La diffusion publique de l’avis du Groupe de travail, une obligation imposée à Djibouti par l’ONU, s’inscrit dans une démarche de transparence et de responsabilité. Cela vise à informer non seulement la population locale, mais aussi la communauté internationale sur les agissements du régime djiboutien. Cette publication est une tentative de briser la stratégie de silence mise en place par le gouvernement, qui cherche à museler les critiques et à réduire au minimum l’impact de l’opposition sur la scène politique.

Un impact diplomatique majeur en perspective

Le cas d’Abdoulkarim Aden Cher pourrait avoir des conséquences majeures sur la politique étrangère de Djibouti. Le pays, tout en étant un allié stratégique de puissances occidentales et chinoises, bénéficie d’une position géopolitique clé dans la Corne de l’Afrique, notamment grâce à ses bases militaires. Cette situation place Djibouti sous un double regard : celui des alliés occidentaux, sensibles aux droits humains, et celui des États membres de l’ONU, qui attendent des actions concrètes en matière de respect des normes internationales.

Les pressions diplomatiques sur Djibouti risquent de se multiplier si le gouvernement persiste à ignorer les recommandations du Groupe de travail. Cela pourrait entraîner une détérioration de ses relations internationales, déjà tendues par des précédentes condamnations de violations des libertés et des droits politiques.

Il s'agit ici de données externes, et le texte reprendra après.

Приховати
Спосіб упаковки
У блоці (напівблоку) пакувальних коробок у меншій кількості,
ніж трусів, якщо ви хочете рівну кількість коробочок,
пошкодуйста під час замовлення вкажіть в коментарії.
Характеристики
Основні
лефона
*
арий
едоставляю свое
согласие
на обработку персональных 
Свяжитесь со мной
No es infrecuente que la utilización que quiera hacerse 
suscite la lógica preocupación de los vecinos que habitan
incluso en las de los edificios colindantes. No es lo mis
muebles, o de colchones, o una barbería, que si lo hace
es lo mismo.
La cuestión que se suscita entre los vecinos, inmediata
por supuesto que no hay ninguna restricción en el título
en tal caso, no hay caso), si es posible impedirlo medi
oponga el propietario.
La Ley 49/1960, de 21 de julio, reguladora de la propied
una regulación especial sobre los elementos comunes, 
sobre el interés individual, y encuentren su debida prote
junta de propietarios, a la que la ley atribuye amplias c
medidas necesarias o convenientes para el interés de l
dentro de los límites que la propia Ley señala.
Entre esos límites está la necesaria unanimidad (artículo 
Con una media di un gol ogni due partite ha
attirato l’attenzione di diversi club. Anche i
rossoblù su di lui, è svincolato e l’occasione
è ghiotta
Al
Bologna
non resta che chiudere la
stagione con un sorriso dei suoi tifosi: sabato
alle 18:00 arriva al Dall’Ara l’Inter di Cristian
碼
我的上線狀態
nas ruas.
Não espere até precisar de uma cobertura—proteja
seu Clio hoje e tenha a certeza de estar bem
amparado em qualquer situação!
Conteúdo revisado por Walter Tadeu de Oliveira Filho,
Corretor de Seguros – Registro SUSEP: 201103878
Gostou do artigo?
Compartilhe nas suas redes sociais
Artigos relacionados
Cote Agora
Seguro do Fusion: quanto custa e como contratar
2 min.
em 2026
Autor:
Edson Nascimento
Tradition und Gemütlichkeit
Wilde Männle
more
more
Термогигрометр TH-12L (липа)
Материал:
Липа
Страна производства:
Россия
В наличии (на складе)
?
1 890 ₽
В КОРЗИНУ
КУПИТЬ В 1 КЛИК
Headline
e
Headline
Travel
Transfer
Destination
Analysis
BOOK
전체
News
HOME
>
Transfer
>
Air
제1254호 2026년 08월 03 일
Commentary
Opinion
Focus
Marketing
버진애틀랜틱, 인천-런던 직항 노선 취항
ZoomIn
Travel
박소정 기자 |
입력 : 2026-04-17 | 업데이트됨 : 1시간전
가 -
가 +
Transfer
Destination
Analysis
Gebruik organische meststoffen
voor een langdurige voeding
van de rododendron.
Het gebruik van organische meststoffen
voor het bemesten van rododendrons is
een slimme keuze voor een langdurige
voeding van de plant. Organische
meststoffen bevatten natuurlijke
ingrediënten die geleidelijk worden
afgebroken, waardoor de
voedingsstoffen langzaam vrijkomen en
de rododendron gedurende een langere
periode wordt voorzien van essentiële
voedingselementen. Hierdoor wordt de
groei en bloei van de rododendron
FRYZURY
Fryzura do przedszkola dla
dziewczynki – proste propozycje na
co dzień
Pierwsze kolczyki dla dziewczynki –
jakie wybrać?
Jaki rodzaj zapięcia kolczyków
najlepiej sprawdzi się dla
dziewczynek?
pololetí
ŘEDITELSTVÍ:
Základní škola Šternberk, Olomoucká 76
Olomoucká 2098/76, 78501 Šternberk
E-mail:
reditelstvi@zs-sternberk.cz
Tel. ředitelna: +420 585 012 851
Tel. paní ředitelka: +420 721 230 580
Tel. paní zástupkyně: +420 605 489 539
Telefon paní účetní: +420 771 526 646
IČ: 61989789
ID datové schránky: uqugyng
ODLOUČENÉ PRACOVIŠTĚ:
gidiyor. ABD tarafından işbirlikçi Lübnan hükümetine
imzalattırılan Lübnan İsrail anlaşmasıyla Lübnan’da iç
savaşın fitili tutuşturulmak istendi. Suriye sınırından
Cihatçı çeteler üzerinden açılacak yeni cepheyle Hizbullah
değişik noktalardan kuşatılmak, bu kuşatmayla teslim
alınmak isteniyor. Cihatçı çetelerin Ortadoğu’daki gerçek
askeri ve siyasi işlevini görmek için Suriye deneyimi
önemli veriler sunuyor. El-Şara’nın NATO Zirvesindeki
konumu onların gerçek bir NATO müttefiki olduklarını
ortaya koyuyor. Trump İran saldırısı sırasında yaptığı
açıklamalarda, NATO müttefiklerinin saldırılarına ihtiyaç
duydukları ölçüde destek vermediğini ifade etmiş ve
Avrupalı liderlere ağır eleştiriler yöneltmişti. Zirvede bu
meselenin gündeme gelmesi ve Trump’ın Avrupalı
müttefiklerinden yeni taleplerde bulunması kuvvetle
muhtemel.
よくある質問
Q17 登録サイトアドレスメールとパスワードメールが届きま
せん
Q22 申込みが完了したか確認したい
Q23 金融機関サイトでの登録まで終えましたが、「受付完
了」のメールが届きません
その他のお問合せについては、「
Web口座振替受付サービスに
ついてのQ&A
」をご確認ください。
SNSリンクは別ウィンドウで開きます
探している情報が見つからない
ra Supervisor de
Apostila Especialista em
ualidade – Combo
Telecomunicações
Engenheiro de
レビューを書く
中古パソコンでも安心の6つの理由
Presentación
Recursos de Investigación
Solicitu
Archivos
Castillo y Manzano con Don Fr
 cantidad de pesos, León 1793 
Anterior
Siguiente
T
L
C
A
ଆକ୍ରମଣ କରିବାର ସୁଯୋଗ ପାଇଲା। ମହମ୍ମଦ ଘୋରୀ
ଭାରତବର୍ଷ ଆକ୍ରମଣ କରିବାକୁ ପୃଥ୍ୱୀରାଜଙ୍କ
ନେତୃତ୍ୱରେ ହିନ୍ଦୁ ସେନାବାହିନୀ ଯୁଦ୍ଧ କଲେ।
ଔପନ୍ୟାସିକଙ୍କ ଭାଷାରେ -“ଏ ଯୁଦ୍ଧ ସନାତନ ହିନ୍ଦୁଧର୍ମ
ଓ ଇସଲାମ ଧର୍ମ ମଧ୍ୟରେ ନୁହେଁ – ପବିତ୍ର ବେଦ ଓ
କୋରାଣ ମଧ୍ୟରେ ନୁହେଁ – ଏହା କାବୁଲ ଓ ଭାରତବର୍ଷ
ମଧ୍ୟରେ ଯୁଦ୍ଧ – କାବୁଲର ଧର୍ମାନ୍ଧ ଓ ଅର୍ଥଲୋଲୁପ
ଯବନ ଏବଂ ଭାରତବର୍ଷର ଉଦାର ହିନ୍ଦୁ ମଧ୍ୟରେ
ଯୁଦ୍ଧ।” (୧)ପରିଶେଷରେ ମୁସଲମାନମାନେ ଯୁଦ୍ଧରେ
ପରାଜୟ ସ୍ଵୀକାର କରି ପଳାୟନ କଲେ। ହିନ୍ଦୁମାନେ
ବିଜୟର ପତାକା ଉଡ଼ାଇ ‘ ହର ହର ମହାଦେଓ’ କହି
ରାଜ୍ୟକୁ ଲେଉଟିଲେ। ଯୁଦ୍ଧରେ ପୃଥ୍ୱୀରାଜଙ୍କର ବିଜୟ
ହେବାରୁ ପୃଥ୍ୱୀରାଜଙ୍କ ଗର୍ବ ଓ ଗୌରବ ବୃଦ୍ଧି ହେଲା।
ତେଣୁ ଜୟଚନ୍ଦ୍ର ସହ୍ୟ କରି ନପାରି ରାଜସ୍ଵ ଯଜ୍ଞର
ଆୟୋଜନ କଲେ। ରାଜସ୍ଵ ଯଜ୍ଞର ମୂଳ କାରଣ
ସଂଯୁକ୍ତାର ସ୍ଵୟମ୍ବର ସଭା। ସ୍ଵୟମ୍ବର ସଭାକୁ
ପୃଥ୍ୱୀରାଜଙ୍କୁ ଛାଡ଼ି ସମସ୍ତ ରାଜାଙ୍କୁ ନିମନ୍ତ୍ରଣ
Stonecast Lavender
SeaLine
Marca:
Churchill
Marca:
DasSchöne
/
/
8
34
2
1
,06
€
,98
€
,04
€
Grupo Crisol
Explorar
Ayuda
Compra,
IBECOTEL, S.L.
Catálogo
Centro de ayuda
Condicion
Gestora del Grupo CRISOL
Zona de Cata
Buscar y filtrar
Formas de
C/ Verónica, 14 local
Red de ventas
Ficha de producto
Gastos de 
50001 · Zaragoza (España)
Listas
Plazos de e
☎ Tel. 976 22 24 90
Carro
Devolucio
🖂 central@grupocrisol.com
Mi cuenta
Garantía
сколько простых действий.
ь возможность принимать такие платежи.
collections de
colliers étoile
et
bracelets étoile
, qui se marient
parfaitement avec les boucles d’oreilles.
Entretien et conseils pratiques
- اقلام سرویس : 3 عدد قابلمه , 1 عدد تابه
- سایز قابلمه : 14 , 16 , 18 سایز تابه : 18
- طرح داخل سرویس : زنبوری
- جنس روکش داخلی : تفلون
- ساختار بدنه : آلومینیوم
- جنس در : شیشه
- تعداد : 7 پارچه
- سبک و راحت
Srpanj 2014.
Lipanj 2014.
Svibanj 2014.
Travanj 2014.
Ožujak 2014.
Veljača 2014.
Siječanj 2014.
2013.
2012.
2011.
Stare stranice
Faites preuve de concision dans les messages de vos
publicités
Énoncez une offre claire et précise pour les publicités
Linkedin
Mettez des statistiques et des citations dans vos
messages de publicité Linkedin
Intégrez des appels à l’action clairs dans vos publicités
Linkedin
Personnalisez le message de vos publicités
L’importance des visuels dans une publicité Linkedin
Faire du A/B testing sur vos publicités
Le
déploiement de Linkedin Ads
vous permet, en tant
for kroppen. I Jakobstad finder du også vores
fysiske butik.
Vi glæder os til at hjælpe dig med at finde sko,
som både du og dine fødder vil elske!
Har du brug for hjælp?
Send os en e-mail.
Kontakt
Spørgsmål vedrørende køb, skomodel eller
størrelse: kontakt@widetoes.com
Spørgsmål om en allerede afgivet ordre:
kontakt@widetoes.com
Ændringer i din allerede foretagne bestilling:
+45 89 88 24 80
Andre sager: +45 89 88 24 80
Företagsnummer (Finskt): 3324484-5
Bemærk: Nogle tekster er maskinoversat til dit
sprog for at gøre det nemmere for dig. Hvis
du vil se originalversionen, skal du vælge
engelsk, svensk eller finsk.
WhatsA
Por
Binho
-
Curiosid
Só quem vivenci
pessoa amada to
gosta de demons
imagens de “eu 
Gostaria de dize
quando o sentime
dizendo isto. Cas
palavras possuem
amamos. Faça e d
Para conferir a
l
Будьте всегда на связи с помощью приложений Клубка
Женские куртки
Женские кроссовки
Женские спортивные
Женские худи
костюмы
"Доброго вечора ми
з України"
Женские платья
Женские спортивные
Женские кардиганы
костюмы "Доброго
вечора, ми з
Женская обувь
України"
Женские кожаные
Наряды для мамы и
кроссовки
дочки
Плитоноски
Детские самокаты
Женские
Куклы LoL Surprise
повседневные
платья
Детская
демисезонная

Une répression systématique des opposants politiques

Ce cas illustre bien un phénomène plus large à Djibouti : une répression systématique et de longue date des opposants politiques. Abdoulkarim Aden Cher, ancien ministre du Budget et membre de commissions électorales, est devenu une figure emblématique de cette résistance contre un régime largement perçu comme autoritaire. L’ONU considère son arrestation non comme un cas isolé, mais comme faisant partie d’un schéma systémique : arrestations arbitraires, détentions prolongées et procès inéquitables qui visent à étouffer toute forme de dissidence, surtout en période électorale.

Un défi moral et politique pour la communauté internationale

L’issue de cette affaire sera un test décisif pour la communauté internationale. Face à la répression croissante de l’opposition et aux violations systématiques des droits humains à Djibouti, la réponse du gouvernement djiboutien sera surveillée de près. La pression internationale, notamment à travers l’ONU et ses organes de contrôle, devra s’intensifier pour garantir que les recommandations du Groupe de travail soient mises en œuvre.

Ce dossier n’est pas simplement un affrontement juridique ou diplomatique ; il s’agit d’une bataille pour la dignité humaine et le respect des droits fondamentaux. Dans un contexte mondial où la protection des droits humains est une priorité croissante, la communauté internationale devra se tenir prête à agir pour éviter que Djibouti ne devienne un autre exemple d’impunité dans un monde de plus en plus interconnecté.